Excerpted records:
════════════════════
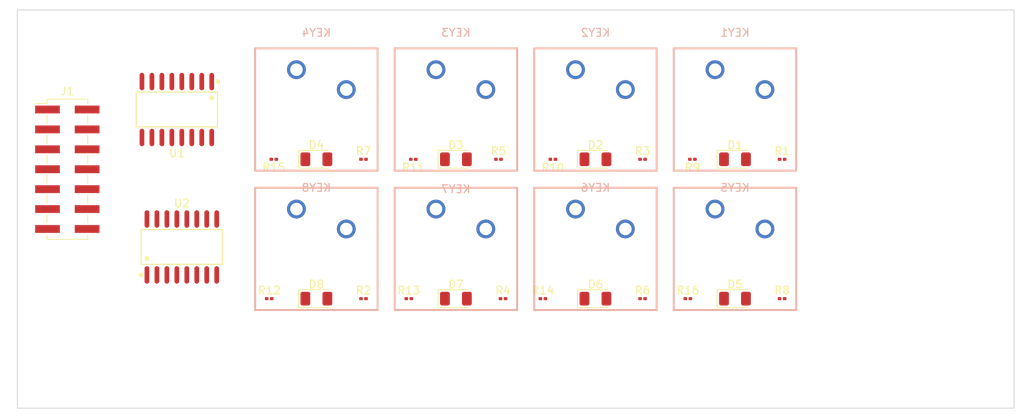
<source format=kicad_pcb>
(kicad_pcb (version 20221018) (generator pcbnew)

  (general
    (thickness 1.6)
  )

  (paper "A4")
  (layers
    (0 "F.Cu" signal)
    (31 "B.Cu" signal)
    (32 "B.Adhes" user "B.Adhesive")
    (33 "F.Adhes" user "F.Adhesive")
    (34 "B.Paste" user)
    (35 "F.Paste" user)
    (36 "B.SilkS" user "B.Silkscreen")
    (37 "F.SilkS" user "F.Silkscreen")
    (38 "B.Mask" user)
    (39 "F.Mask" user)
    (40 "Dwgs.User" user "User.Drawings")
    (41 "Cmts.User" user "User.Comments")
    (42 "Eco1.User" user "User.Eco1")
    (43 "Eco2.User" user "User.Eco2")
    (44 "Edge.Cuts" user)
    (45 "Margin" user)
    (46 "B.CrtYd" user "B.Courtyard")
    (47 "F.CrtYd" user "F.Courtyard")
    (48 "B.Fab" user)
    (49 "F.Fab" user)
    (50 "User.1" user)
    (51 "User.2" user)
    (52 "User.3" user)
    (53 "User.4" user)
    (54 "User.5" user)
    (55 "User.6" user)
    (56 "User.7" user)
    (57 "User.8" user)
    (58 "User.9" user)
  )

  (setup
    (pad_to_mask_clearance 0)
    (pcbplotparams
      (layerselection 0x00010fc_ffffffff)
      (plot_on_all_layers_selection 0x0000000_00000000)
      (disableapertmacros false)
      (usegerberextensions false)
      (usegerberattributes true)
      (usegerberadvancedattributes true)
      (creategerberjobfile true)
      (dashed_line_dash_ratio 12.000000)
      (dashed_line_gap_ratio 3.000000)
      (svgprecision 4)
      (plotframeref false)
      (viasonmask false)
      (mode 1)
      (useauxorigin false)
      (hpglpennumber 1)
      (hpglpenspeed 20)
      (hpglpendiameter 15.000000)
      (dxfpolygonmode true)
      (dxfimperialunits true)
      (dxfusepcbnewfont true)
      (psnegative false)
      (psa4output false)
      (plotreference true)
      (plotvalue true)
      (plotinvisibletext false)
      (sketchpadsonfab false)
      (subtractmaskfromsilk false)
      (outputformat 1)
      (mirror false)
      (drillshape 1)
      (scaleselection 1)
      (outputdirectory "")
    )
  )

  (net 0 "")
  (net 1 "Net-(U1-A)")
  (net 2 "+3V3")
  (net 3 "Net-(U1-B)")
  (net 4 "Net-(U1-C)")
  (net 5 "Net-(U1-D)")
  (net 6 "Net-(U1-E)")
  (net 7 "Net-(U1-F)")
  (net 8 "Net-(U1-G)")
  (net 9 "Net-(U1-H)")
  (net 10 "GND")
  (net 11 "Net-(D1-K)")
  (net 12 "Net-(D1-A)")
  (net 13 "Net-(D2-K)")
  (net 14 "Net-(D2-A)")
  (net 15 "Net-(D3-K)")
  (net 16 "Net-(D3-A)")
  (net 17 "Net-(D4-K)")
  (net 18 "Net-(D4-A)")
  (net 19 "Net-(D5-K)")
  (net 20 "Net-(D5-A)")
  (net 21 "Net-(D6-K)")
  (net 22 "Net-(D6-A)")
  (net 23 "Net-(D7-K)")
  (net 24 "Net-(D7-A)")
  (net 25 "Net-(D8-K)")
  (net 26 "Net-(D8-A)")
  (net 27 "Net-(J1-Pin_1)")
  (net 28 "Net-(J1-Pin_2)")
  (net 29 "Net-(J1-Pin_3)")
  (net 30 "Net-(J1-Pin_4)")
  (net 31 "Net-(J1-Pin_5)")
  (net 32 "Net-(J1-Pin_6)")
  (net 33 "Net-(J1-Pin_7)")
  (net 34 "Net-(J1-Pin_8)")
  (net 35 "Net-(J1-Pin_9)")
  (net 36 "Net-(J1-Pin_10)")
  (net 37 "Net-(J1-Pin_11)")
  (net 38 "Net-(J1-Pin_12)")

  (footprint "Resistor_SMD:R_0201_0603Metric" (layer "F.Cu") (at 100.675 113.03))

  (footprint "Resistor_SMD:R_0201_0603Metric" (layer "F.Cu") (at 101.255 95.25 180))

  (footprint "Resistor_SMD:R_0201_0603Metric" (layer "F.Cu") (at 83.475 95.25 180))

  (footprint "LED_SMD:LED_1206_3216Metric" (layer "F.Cu") (at 124.46 95.25))

  (footprint "Resistor_SMD:R_0201_0603Metric" (layer "F.Cu") (at 112.105004 95.25))

  (footprint "Resistor_SMD:R_0201_0603Metric" (layer "F.Cu") (at 130.465001 113.03))

  (footprint "Resistor_SMD:R_0201_0603Metric" (layer "F.Cu") (at 148.245001 113.03))

  (footprint "LED_SMD:LED_1206_3216Metric" (layer "F.Cu") (at 88.9 95.25))

  (footprint "LED_SMD:LED_1206_3216Metric" (layer "F.Cu") (at 88.9 113.03))

  (footprint "LED_SMD:LED_1206_3216Metric" (layer "F.Cu") (at 124.46 113.03))

  (footprint "Resistor_SMD:R_0201_0603Metric" (layer "F.Cu") (at 119.035004 95.25 180))

  (footprint "Resistor_SMD:R_0201_0603Metric" (layer "F.Cu") (at 82.895 113.03))

  (footprint "footprint:SOP-16_L10.3-W5.4-P1.27-LS7.8-BL" (layer "F.Cu") (at 71.754991 106.435405))

  (footprint "Connector_PinHeader_2.54mm:PinHeader_2x07_P2.54mm_Vertical_SMD" (layer "F.Cu") (at 57.165 96.52))

  (footprint "Resistor_SMD:R_0201_0603Metric" (layer "F.Cu") (at 130.465 95.25))

  (footprint "LED_SMD:LED_1206_3216Metric" (layer "F.Cu") (at 106.68 95.25001))

  (footprint "Resistor_SMD:R_0201_0603Metric" (layer "F.Cu") (at 94.905 95.25))

  (footprint "Resistor_SMD:R_0201_0603Metric" (layer "F.Cu") (at 136.815004 95.25 180))

  (footprint "Resistor_SMD:R_0201_0603Metric" (layer "F.Cu") (at 136.235 113.03))

  (footprint "Resistor_SMD:R_0201_0603Metric" (layer "F.Cu") (at 117.765 113.03))

  (footprint "footprint:SOP-16_L10.3-W5.4-P1.27-LS7.8-BL" (layer "F.Cu") (at 71.12 88.9 180))

  (footprint "LED_SMD:LED_1206_3216Metric" (layer "F.Cu") (at 106.68 113.03))

  (footprint "Resistor_SMD:R_0201_0603Metric" (layer "F.Cu") (at 112.685 113.03))

  (footprint "Resistor_SMD:R_0201_0603Metric" (layer "F.Cu") (at 94.905 113.03))

  (footprint "LED_SMD:LED_1206_3216Metric" (layer "F.Cu") (at 142.24 113.03))

  (footprint "LED_SMD:LED_1206_3216Metric" (layer "F.Cu") (at 142.24 95.25))

  (footprint "Resistor_SMD:R_0201_0603Metric" (layer "F.Cu") (at 148.245006 95.25))

  (footprint "footprint:KEY-TH_CPG151101D21X" (layer "B.Cu") (at 107.315005 85.090002 180))

  (footprint "footprint:KEY-TH_CPG151101D21X" (layer "B.Cu") (at 125.095002 85.090003 180))

  (footprint "footprint:KEY-TH_CPG151101D21X" (layer "B.Cu") (at 89.535005 102.870002 180))

  (footprint "footprint:KEY-TH_CPG151101D21X" (layer "B.Cu") (at 125.095006 102.870003 180))

  (footprint "footprint:KEY-TH_CPG151101D21X" (layer "B.Cu") (at 142.875006 102.870003 180))

  (footprint "footprint:KEY-TH_CPG151101D21X" (layer "B.Cu") (at 89.535005 85.090003 180))

  (footprint "footprint:KEY-TH_CPG151101D21X" (layer "B.Cu") (at 107.315005 102.870002 180))

  (footprint "footprint:KEY-TH_CPG151101D21X" (layer "B.Cu") (at 142.875005 85.090002 180))

  (gr_line (start 177.8 127) (end 50.8 127)
    (stroke (width 0.1) (type default)) (layer "Edge.Cuts") (tstamp 0a301f3b-f935-445f-82c3-463347ab1e9f))
  (gr_line (start 177.8 76.2) (end 177.8 127)
    (stroke (width 0.1) (type default)) (layer "Edge.Cuts") (tstamp 2ce79d59-d602-4819-bc88-55fe3a0a5370))
  (gr_line (start 50.8 76.2) (end 177.8 76.2)
    (stroke (width 0.1) (type default)) (layer "Edge.Cuts") (tstamp 9621c07c-fc55-4e6c-a4d1-ac0573d082ad))
  (gr_line (start 50.8 127) (end 50.8 76.2)
    (stroke (width 0.1) (type default)) (layer "Edge.Cuts") (tstamp f080c490-2525-4ae0-83d2-6770f7f69cf7))

  (zone (net 10) (net_name "GND") (layer "F.Cu") (tstamp afad54b2-ab25-44e6-b2c9-871aecbec349) (hatch edge 0.5)
    (connect_pads (clearance 0.5))
    (min_thickness 0.25) (filled_areas_thickness no)
    (fill (thermal_gap 0.5) (thermal_bridge_width 0.5))
    (polygon
      (pts
        (xy 49.53 74.93)
        (xy 179.07 74.93)
        (xy 179.07 128.27)
        (xy 49.53 128.27)
      )
    )
  )
)

</source>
════════════════════
What the task requires: Tell how many lines of the material above hold "SilkS", answering with a bare number.

Task result: 2